* [Requirement] Reproduce every one of the entries below verbatim, line for line and in the same order.

[Collected data entries]
▼
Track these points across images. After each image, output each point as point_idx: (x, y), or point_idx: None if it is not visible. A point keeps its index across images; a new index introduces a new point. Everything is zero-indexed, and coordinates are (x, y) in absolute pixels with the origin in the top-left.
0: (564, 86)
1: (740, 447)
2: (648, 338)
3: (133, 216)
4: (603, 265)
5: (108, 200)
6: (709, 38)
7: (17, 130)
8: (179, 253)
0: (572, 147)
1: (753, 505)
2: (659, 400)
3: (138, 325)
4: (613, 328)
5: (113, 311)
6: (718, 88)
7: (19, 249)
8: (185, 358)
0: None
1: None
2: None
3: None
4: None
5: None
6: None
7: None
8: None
▲
* [Worked solution]
Track these points across images. After each image, output each point as point_idx: (x, y), or point_idx: None if it is not visible. A point keeps its index across images; a new index introduces a new point. Everything is zero-indexed, and coordinates are (x, y) in absolute pixels with the origin in the top-left.
0: (564, 86)
1: (740, 447)
2: (648, 338)
3: (133, 216)
4: (603, 265)
5: (108, 200)
6: (709, 38)
7: (17, 130)
8: (179, 253)
0: (572, 147)
1: (753, 505)
2: (659, 400)
3: (138, 325)
4: (613, 328)
5: (113, 311)
6: (718, 88)
7: (19, 249)
8: (185, 358)
0: None
1: None
2: None
3: None
4: None
5: None
6: None
7: None
8: None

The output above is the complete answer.